Once you trained the one-step generator. You can generate samples from it as follows:

from dmd.generate import DMDGenerator
from dmd.utils.common import display_samples

gen = DMDGenerator(network_path="/path/to/model_checkpoint.pt")
samples = gen.generate_batch(seeds=list(range(25)), class_ids=0)
display_samples(samples).show()

Assumptions

  • Hyperparameters are explicitly stated, but there's no information for which model they are used.
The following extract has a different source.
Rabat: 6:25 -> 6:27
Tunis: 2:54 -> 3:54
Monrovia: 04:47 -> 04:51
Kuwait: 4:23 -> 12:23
We assumed for both model when there is no additional information. (optimizer, lr)

Development

For convenience add the project root to PYTHONPATH, earlier conda versions support this by develop command, run

conda develop /path/to/project_root

However, conda develop is deprecated for recent versions, you can manually add the project root to PYTHONPATH by

export PYTHONPATH="${PYTHONPATH}:/path/to/project_root"

Code Formatting

To format the codebase, run

python -m scripts.run_code_style format

To check whether the codebase is well-formatted, run

python -m scripts.run_code_style check

License

Copyright © 2022, NVIDIA CORPORATION & AFFILIATES. All rights reserved.
Copyright © 2024, Devrim Cavusoglu & Ahmet Burak Yıldırım

This work contains the implementation of the methodology and study presented in the One-step Diffusion with Distribution Matching Distillation paper. Also as the building block of the codebase, NVLabs/edm is used, modified and adapted accordingly when necessary. As the original license of the underlying framework (edm) dictates (ShareAlike), this derived work and all the source are licensed under the same license of Attribution-NonCommercial-ShareAlike 4.0 International.